- SOURCE MATERIAL -
--- START ---
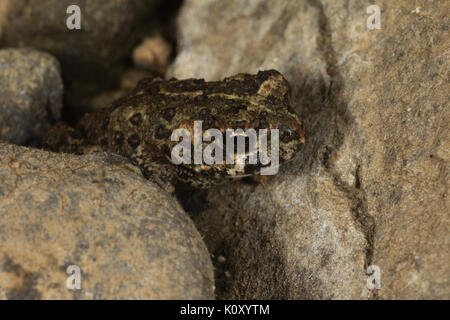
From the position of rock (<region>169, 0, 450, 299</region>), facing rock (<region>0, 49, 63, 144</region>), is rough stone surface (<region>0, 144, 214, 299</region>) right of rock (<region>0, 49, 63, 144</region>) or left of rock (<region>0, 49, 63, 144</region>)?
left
--- END ---
--- START ---
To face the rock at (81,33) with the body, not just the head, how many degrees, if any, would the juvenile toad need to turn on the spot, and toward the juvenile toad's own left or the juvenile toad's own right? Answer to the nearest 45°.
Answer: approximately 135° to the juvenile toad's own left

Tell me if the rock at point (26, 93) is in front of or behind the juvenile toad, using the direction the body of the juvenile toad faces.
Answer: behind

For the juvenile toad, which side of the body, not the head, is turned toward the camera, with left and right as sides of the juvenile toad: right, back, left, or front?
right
--- END ---
--- START ---
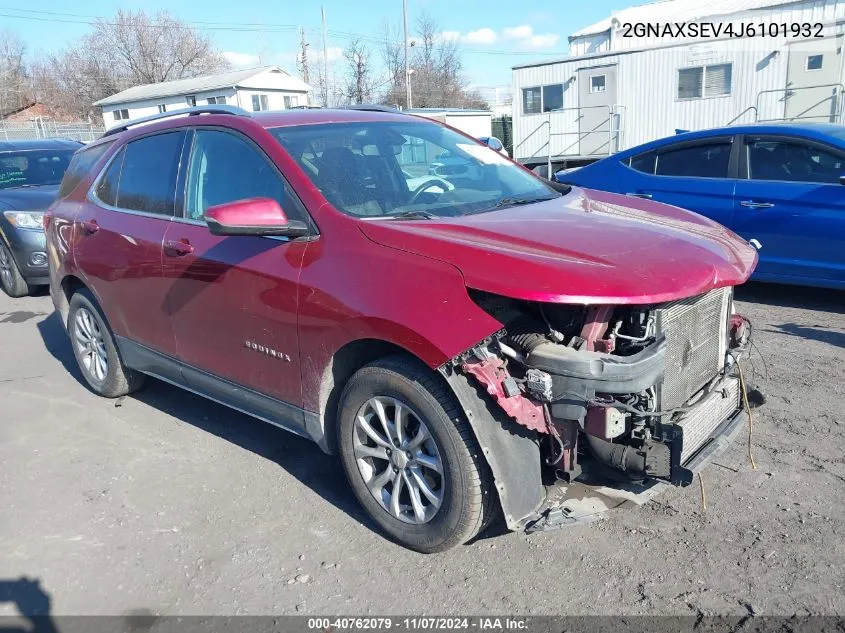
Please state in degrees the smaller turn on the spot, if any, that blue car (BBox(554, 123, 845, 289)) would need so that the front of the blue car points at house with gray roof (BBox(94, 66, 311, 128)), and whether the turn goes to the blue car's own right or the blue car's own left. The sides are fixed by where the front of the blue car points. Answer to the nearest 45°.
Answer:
--- END ---
- TASK BRIEF -
Which lines of the rows above contain the word "sides"? Show each of those lines in full, counting only matches with the same uppercase and lowercase letters.

- YOUR RESPONSE -
For the juvenile toad, which side of the body, not the head, is turned toward the camera, with left and right as sides of the juvenile toad: right, back, left, or front?
Please state in degrees the smaller turn on the spot, if any, that blue car (BBox(554, 123, 845, 289)) would need so that the front of the blue car points at house with gray roof (BBox(94, 66, 311, 128)), and whether the turn goes to the blue car's own right or the blue car's own left. The sides are fixed by where the front of the blue car points. Answer to the nearest 45°.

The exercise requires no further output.